In that regard, Ms. Danser describes her multiple trips to Mississippi, Tennessee and Louisiana, to connect with the places where this music comes from, to meet and live around the people that inspired and created it, and be mentored by musicians living in that source.
“Musicians aren’t placed on a pedestal the same way there as they are here. There’s a lot more hanging’ out on the street, having conversations. Here, I go and perform, I sit higher than the audience, I have a big microphone and I say whatever I want, I get off the stage, sign CDs and I go. (Where she visited) you hang out, drink some moonshine, smoke cigars, shoot the shit, (and) the audience isn’t separate from the performers the same way.
“I put myself in places where I thought magical things might happen. And it’s only when you’re there, when you start following the threads and you leave being a tourist . . . and you get lost in time that magical things start to happen.”

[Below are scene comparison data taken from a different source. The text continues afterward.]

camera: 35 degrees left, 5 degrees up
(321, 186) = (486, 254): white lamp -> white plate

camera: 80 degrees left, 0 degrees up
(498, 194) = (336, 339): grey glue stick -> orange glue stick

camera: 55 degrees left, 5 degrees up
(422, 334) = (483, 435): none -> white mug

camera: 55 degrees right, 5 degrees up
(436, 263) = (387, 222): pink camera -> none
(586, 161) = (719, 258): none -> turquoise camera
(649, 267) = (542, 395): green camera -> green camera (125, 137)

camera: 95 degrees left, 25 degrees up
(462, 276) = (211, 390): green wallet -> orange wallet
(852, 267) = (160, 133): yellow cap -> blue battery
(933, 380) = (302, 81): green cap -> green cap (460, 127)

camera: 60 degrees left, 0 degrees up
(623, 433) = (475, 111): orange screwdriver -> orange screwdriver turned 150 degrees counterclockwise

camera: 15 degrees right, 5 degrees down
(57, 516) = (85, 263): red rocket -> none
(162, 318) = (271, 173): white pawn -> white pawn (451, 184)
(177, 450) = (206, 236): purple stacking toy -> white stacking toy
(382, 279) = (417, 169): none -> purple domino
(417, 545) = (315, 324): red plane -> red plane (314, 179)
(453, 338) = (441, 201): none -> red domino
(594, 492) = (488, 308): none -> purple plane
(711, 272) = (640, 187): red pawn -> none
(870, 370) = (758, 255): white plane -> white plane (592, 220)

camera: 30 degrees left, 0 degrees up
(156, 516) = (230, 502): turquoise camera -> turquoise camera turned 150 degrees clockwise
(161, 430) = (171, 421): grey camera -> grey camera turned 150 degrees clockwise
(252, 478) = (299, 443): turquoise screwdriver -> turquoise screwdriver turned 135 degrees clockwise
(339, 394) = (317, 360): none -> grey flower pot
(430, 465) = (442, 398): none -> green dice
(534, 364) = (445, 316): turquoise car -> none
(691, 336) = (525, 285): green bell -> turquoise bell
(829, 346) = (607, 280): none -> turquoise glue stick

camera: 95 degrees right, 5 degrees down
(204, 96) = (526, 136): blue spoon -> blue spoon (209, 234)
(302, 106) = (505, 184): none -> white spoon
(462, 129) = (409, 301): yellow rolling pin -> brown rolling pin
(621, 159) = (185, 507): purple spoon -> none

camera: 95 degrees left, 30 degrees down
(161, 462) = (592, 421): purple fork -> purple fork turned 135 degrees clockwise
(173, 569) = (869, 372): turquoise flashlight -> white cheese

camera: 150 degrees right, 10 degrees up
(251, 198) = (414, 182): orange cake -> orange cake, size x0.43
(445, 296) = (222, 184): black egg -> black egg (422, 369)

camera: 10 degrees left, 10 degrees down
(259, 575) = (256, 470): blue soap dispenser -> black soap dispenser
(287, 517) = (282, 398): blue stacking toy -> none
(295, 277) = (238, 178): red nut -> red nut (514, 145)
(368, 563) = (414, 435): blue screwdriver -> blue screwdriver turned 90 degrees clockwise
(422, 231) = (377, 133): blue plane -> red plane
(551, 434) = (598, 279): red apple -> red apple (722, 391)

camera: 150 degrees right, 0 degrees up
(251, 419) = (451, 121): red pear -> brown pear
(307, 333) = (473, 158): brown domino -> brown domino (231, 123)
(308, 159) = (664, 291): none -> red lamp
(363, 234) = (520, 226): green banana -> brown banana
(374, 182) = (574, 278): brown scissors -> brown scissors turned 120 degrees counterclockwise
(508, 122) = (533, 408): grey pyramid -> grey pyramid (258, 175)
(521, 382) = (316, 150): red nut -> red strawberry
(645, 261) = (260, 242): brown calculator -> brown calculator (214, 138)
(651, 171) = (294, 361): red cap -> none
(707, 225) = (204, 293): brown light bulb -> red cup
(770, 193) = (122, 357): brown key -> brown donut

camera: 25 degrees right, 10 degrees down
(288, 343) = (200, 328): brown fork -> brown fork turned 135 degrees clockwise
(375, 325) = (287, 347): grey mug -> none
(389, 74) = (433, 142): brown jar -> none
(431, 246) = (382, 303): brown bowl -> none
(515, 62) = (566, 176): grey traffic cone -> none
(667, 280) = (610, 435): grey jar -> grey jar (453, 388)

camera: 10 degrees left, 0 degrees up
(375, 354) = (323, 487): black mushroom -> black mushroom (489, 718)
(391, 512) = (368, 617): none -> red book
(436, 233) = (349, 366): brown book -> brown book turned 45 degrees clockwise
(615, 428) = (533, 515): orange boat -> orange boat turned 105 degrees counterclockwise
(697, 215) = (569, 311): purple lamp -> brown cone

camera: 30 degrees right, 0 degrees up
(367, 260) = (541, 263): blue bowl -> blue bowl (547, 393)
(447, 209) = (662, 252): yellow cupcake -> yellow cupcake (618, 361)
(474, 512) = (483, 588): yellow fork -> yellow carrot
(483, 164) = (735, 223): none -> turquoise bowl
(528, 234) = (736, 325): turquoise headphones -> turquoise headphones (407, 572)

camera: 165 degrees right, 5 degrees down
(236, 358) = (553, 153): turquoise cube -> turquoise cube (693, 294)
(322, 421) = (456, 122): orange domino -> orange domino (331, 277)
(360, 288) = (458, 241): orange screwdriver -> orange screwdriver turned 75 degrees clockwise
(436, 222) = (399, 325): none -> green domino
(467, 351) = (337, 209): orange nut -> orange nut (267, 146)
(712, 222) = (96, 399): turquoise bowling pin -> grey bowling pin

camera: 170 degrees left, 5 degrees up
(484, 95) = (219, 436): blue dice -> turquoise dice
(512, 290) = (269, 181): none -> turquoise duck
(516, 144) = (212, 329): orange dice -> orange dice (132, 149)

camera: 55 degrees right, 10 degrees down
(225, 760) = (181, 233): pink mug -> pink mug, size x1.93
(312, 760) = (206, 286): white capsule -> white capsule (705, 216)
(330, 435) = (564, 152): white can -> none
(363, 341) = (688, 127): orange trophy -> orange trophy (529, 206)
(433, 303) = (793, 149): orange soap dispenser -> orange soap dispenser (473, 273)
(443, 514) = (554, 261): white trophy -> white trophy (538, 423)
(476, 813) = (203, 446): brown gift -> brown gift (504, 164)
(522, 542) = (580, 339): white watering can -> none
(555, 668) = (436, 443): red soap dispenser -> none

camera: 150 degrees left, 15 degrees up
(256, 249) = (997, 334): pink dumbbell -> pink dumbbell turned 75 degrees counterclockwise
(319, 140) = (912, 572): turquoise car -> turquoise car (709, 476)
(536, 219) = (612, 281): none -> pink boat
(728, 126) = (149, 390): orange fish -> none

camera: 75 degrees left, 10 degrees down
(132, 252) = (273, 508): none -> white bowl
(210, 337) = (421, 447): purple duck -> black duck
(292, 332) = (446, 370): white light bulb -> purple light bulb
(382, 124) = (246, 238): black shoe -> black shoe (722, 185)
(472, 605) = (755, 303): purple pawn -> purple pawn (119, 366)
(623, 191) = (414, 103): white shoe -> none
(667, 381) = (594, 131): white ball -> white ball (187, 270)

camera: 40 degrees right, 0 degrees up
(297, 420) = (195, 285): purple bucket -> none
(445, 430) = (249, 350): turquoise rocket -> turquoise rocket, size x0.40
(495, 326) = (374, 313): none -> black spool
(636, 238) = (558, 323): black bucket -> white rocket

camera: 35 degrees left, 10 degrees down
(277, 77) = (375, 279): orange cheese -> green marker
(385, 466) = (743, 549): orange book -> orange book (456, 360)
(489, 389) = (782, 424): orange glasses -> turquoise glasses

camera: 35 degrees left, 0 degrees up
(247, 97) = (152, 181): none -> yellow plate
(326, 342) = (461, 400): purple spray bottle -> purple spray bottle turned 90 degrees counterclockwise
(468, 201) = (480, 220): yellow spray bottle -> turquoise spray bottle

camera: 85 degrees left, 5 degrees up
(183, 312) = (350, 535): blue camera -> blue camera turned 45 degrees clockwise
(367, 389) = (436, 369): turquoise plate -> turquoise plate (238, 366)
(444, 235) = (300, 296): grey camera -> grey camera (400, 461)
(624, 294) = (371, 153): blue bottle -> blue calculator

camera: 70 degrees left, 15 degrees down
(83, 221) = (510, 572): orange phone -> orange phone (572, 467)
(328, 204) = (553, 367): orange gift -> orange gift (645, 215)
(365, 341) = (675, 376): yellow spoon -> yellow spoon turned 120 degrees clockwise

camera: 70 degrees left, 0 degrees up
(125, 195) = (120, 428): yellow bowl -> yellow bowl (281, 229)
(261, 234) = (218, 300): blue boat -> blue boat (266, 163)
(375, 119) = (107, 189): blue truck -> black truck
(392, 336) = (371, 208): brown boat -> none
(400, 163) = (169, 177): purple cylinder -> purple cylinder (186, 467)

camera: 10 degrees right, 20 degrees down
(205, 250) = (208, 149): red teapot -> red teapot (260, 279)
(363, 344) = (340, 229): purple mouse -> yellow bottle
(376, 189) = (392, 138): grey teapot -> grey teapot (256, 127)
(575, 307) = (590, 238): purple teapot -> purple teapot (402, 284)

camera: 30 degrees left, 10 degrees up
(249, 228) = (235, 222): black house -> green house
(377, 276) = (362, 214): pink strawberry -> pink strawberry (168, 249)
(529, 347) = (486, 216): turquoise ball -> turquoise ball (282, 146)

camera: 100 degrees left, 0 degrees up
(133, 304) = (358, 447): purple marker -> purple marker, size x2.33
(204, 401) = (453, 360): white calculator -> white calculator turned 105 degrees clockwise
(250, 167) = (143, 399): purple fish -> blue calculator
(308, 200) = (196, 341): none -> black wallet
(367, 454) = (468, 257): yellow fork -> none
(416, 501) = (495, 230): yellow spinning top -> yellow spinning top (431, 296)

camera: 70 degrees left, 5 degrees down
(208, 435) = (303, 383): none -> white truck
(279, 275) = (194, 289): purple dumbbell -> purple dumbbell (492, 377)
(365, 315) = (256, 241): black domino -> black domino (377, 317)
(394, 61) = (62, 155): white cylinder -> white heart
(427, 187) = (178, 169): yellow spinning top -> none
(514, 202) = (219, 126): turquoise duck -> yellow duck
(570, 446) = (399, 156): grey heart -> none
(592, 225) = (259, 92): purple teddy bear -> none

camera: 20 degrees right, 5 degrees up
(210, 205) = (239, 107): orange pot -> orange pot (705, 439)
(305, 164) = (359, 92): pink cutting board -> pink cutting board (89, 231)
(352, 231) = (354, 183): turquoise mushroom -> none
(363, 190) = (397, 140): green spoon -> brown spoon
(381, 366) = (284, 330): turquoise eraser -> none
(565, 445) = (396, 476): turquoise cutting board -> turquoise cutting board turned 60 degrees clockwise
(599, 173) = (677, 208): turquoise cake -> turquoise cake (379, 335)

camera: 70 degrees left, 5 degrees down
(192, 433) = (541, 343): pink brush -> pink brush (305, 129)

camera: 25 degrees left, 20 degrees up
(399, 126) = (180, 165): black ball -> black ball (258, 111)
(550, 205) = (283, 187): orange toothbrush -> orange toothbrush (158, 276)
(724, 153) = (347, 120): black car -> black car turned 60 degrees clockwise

And Kat is bringing some of those magical things to Calgary’s Midwinter Bluesfest, organized by the Calgary Blues Music Association, starting on Wednesday at the noontime proArts performance in The Cathedral Church of the Redeemer, across from Olympic Plaza. It’s free, from noon to 1:00, and Ms. Danser’s bringing her lovely acoustic guitars, her homemade slide, her full-timbred voice and an unflinching perspective on the blues. Which she’ll continue to share throughout the week: check out the other events this week and feel the heartbeat of North America pulsing under your feet.